INPUT DATA ->

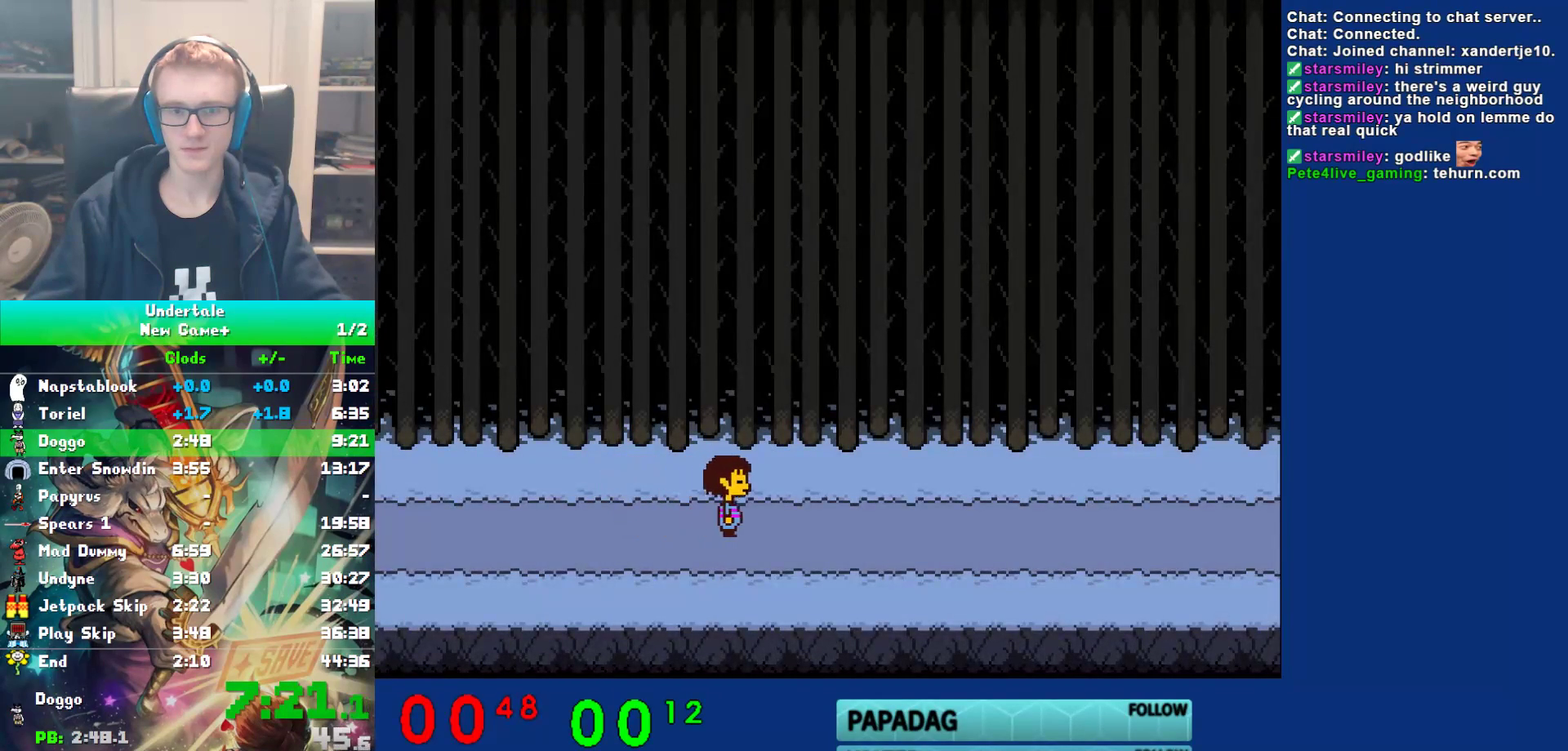
{"keys": ["right"], "events": []}
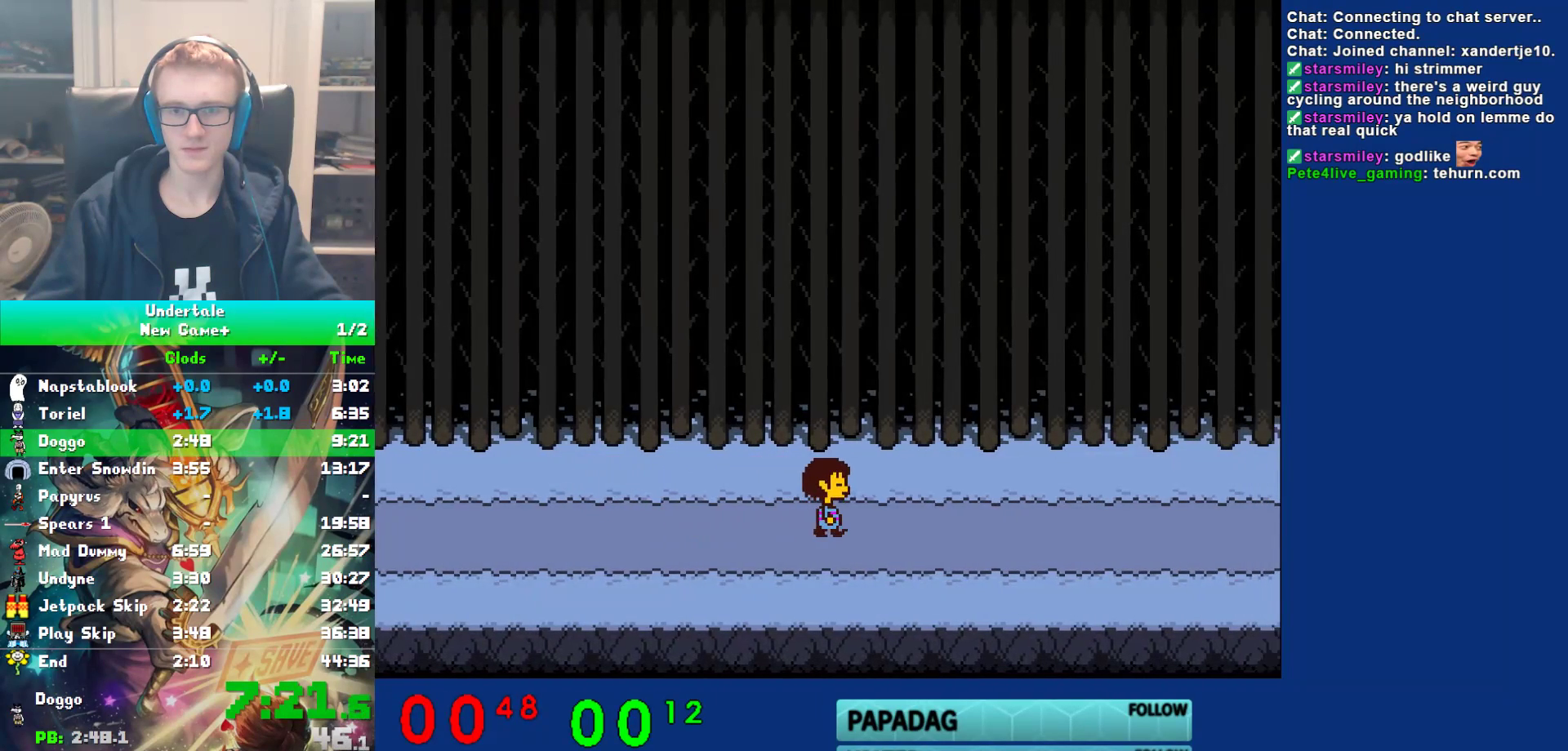
{"keys": ["right", "z"], "events": [[233, "z", "down"]]}
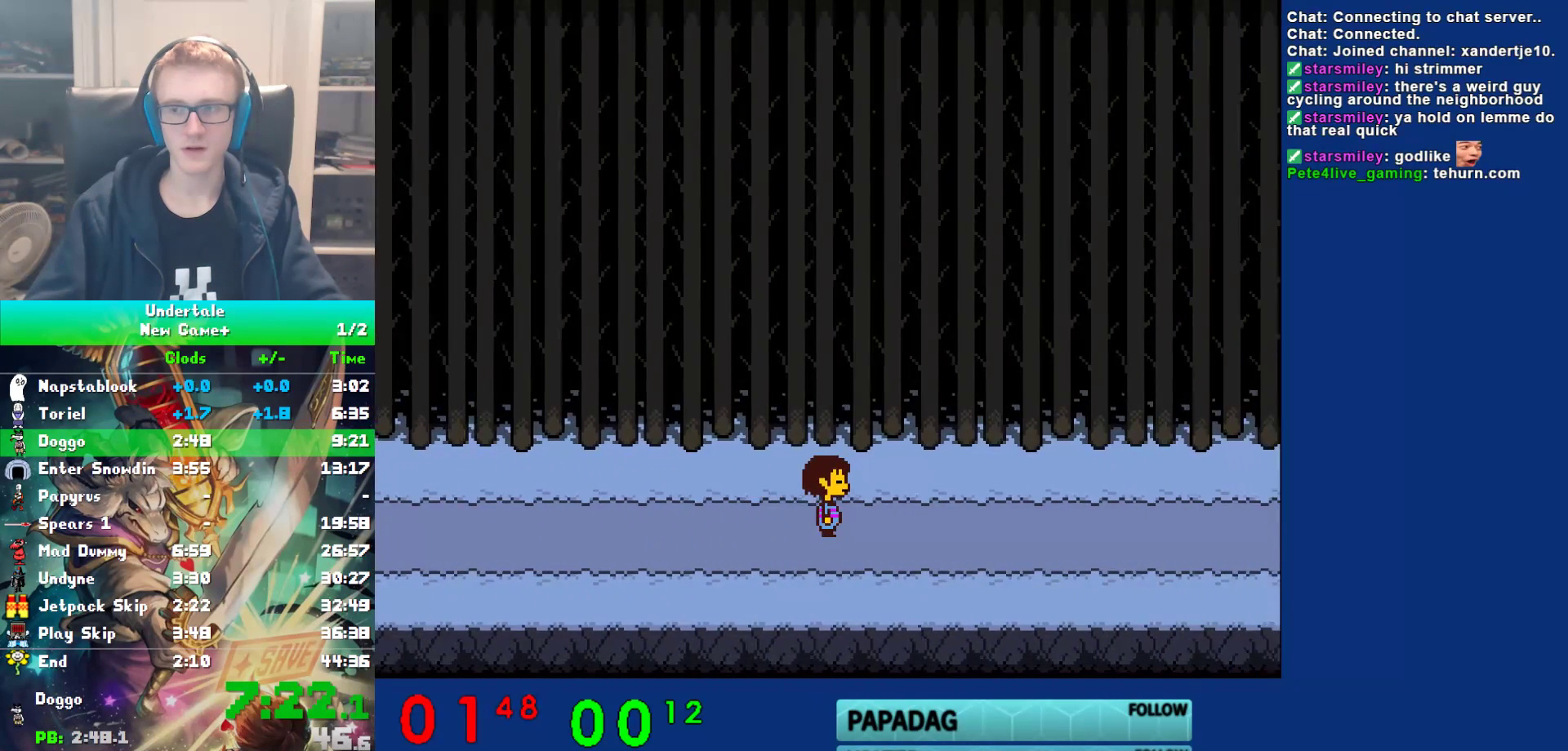
{"keys": ["right"], "events": [[133, "z", "up"], [233, "x", "down"], [467, "x", "up"]]}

EXERCISE OBJECTIVE -> Go through the lines above and write each one out verbatim, skipping the pictures.

WRITTEN SOLUTION ->
{"keys": ["right"], "events": []}
{"keys": ["right", "z"], "events": [[233, "z", "down"]]}
{"keys": ["right"], "events": [[133, "z", "up"], [233, "x", "down"], [467, "x", "up"]]}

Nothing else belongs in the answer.